See MCP Authentication for the complete gateway and upstream credential model, including enterprise IdP token exchange and dynamic credential resolution.

Access Control

Gateway access depends on both the caller and the gateway configuration. A user must be allowed to see the MCP Gateway — usually through organization visibility or team membership — and the gateway must have the specific tool assigned to it. If a gateway is scoped to one team, members outside that team cannot use it even if the underlying MCP server exists in the registry. This lets admins approve MCP servers centrally while still exposing different tool sets to different teams or clients.

Load Tools When Needed

By default, a gateway exposes every assigned tool through MCP tools/list. For larger toolsets, enable Load tools when needed in the gateway dialog. This keeps the initial tool list small by surfacing only two built-in tools first:
  • search_tools — searches available tools on demand by natural-language query
  • run_tool — dispatches to any tool available to the gateway, including third-party MCP tools
The rest of the gateway’s assigned tools remain available on demand: search_tools can discover them and run_tool can execute them.
Tool call policies still apply to the target tool. run_tool does not bypass input conditions, team conditions, untrusted-context rules, or approval-required rules.

Connecting Clients

Use the Connect button on the gateway to get the endpoint URL and transport-specific instructions for your client.

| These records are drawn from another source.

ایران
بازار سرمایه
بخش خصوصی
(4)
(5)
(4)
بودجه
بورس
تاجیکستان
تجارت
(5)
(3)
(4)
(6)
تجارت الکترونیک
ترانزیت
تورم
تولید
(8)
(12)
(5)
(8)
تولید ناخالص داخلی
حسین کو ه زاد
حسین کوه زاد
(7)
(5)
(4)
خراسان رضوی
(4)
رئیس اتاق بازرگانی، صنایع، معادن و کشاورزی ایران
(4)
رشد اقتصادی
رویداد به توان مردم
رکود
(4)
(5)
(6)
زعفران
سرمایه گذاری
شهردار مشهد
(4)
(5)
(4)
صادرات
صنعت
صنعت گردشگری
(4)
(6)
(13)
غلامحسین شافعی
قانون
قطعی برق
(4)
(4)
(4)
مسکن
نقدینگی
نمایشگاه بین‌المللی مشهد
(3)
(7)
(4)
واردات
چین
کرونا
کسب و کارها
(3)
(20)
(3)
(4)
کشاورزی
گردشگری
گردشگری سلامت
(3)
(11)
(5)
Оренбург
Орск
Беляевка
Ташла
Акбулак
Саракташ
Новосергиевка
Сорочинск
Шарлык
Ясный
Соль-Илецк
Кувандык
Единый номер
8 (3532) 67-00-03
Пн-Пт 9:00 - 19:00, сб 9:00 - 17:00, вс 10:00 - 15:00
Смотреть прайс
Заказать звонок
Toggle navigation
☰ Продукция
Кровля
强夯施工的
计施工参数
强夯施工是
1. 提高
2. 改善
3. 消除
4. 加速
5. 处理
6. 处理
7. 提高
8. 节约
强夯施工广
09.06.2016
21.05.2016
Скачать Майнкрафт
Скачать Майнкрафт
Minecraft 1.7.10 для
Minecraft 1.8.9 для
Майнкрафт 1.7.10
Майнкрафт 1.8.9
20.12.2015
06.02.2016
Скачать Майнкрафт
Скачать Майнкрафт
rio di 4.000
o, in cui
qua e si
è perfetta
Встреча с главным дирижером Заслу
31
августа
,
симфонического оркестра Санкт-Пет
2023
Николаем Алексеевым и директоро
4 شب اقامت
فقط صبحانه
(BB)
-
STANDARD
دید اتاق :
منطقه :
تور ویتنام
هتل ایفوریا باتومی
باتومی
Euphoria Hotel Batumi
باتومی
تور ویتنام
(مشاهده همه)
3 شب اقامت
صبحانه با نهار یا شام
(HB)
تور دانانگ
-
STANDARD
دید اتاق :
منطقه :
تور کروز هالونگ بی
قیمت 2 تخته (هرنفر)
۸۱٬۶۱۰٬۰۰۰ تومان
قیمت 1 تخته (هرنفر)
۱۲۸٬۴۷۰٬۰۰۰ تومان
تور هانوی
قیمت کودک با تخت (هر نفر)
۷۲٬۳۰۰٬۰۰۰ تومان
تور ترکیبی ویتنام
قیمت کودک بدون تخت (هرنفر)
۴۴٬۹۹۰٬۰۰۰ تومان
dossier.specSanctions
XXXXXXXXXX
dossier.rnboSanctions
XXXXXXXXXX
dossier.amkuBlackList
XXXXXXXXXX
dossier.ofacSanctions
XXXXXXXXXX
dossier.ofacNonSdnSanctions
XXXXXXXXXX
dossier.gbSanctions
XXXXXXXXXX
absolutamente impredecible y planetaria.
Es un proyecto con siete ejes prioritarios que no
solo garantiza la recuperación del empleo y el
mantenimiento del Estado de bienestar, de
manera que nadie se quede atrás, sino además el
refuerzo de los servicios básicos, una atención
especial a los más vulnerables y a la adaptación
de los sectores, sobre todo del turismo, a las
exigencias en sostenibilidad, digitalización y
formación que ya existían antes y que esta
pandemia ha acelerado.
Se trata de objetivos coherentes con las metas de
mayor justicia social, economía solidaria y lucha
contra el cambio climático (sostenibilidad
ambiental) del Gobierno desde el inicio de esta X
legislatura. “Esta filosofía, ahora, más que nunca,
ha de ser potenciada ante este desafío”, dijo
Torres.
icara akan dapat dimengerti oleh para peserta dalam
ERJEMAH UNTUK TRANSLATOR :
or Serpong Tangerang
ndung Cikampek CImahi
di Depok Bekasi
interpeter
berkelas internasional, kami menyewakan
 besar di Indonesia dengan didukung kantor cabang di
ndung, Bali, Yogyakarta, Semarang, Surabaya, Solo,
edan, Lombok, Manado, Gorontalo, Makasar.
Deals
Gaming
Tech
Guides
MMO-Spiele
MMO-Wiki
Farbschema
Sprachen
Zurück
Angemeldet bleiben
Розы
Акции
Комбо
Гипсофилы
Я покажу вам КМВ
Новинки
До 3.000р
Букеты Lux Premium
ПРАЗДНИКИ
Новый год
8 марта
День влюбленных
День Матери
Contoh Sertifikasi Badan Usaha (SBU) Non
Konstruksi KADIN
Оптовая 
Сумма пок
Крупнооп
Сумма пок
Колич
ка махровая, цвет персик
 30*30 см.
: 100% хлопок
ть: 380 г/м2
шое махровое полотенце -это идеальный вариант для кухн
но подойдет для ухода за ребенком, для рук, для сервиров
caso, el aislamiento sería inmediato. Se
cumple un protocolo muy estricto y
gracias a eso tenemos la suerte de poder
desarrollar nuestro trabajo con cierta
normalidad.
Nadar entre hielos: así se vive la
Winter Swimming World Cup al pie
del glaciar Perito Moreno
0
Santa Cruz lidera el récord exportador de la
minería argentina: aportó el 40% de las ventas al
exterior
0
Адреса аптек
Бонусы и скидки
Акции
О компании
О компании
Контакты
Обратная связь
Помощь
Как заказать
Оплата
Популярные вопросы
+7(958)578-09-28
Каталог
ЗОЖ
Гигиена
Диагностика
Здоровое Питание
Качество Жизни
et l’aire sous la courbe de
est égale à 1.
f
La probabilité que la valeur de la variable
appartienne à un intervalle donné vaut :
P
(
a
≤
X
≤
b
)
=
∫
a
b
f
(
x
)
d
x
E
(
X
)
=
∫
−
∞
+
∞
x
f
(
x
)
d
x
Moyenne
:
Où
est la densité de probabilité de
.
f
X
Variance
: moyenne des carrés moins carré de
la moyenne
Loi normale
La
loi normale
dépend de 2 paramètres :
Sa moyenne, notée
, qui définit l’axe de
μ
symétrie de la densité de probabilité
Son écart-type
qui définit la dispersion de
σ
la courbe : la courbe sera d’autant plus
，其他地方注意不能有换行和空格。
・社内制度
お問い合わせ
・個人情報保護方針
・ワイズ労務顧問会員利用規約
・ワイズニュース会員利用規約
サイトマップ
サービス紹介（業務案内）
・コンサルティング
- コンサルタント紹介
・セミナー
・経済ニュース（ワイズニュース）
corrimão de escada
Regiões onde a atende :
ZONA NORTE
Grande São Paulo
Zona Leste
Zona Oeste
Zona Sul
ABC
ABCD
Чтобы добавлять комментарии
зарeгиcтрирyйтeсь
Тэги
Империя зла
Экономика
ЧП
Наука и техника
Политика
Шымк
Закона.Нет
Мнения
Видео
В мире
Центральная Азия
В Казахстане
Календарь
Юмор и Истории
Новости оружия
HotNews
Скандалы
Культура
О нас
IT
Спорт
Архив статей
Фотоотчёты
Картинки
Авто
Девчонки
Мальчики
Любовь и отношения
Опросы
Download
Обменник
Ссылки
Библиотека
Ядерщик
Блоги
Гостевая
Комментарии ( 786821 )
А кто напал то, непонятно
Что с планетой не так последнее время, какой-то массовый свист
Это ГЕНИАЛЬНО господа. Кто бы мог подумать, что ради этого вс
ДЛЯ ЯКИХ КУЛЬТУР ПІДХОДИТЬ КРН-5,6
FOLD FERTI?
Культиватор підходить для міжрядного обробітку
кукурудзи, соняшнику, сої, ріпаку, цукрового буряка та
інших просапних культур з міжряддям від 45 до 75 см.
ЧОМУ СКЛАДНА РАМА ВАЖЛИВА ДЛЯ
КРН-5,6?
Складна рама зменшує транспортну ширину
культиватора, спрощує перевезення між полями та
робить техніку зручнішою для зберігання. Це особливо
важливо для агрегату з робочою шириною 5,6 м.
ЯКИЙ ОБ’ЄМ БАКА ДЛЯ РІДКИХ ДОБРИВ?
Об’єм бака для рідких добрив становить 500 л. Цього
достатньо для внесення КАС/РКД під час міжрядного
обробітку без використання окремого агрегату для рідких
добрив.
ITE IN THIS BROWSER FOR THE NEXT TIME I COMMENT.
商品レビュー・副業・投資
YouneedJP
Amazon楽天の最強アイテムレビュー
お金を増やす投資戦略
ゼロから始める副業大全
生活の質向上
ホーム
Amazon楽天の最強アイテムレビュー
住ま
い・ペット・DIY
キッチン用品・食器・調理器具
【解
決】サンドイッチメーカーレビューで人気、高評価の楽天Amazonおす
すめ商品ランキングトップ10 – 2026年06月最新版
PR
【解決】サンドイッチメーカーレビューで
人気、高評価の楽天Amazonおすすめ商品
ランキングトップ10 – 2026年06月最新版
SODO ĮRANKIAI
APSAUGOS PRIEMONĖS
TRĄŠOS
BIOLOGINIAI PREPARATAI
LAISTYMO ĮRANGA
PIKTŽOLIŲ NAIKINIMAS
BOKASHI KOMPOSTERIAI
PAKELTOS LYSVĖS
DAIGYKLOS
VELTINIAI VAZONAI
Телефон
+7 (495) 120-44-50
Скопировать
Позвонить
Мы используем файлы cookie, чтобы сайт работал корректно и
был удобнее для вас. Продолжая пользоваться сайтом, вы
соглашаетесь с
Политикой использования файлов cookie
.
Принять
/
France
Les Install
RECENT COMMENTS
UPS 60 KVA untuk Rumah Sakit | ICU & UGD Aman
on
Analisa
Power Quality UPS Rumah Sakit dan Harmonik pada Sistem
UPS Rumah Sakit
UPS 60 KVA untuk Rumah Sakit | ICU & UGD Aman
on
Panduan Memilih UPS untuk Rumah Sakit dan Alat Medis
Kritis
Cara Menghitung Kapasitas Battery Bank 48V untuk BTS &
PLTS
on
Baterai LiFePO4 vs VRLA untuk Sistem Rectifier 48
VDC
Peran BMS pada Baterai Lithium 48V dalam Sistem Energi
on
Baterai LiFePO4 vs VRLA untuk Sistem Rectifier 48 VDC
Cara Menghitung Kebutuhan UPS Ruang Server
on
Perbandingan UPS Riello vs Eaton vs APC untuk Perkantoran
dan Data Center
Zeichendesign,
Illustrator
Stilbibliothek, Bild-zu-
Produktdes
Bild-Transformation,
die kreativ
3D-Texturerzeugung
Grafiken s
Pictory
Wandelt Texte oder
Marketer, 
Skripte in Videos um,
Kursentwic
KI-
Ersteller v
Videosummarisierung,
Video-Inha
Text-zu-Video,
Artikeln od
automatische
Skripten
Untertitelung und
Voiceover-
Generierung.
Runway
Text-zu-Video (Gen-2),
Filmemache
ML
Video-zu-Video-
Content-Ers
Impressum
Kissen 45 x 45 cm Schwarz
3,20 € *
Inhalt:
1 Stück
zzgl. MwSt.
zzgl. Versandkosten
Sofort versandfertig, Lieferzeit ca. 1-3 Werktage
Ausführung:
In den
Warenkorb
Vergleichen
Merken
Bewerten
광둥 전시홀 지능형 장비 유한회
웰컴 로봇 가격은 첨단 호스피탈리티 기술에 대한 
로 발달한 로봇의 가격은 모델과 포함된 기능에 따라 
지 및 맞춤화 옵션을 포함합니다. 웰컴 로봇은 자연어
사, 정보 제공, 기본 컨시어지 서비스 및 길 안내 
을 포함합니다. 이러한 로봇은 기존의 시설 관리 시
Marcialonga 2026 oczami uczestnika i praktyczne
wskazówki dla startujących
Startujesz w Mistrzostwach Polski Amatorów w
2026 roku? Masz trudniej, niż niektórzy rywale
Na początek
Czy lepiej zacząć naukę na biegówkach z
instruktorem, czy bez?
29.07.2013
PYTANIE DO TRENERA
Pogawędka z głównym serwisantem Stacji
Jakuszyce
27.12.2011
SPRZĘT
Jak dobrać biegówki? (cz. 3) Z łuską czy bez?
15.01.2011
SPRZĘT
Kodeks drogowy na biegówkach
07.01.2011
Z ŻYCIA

Both SSE and StreamableHTTP transports are supported.
Add the gateway to your claude_desktop_config.json using the connection details from the Connect dialog. Claude Desktop supports OAuth 2.1 and will prompt for authorization automatically.

Custom Header Passthrough

MCP Gateways can forward selected client request headers to downstream HTTP-based MCP servers. This is useful for request-specific context such as correlation IDs, tenant IDs, or application headers that need to reach the server handling the tool call. Configure the allowlist in the gateway’s Advanced section. Only headers on the allowlist are forwarded; all others are dropped. Header names are case-insensitive and stored in lowercase.
Gateway header passthrough does not override credentials managed by Archestra. If a forwarded header conflicts with an upstream credential header such as Authorization, the credential resolved by Archestra takes precedence. Stdio-based servers do not support HTTP headers.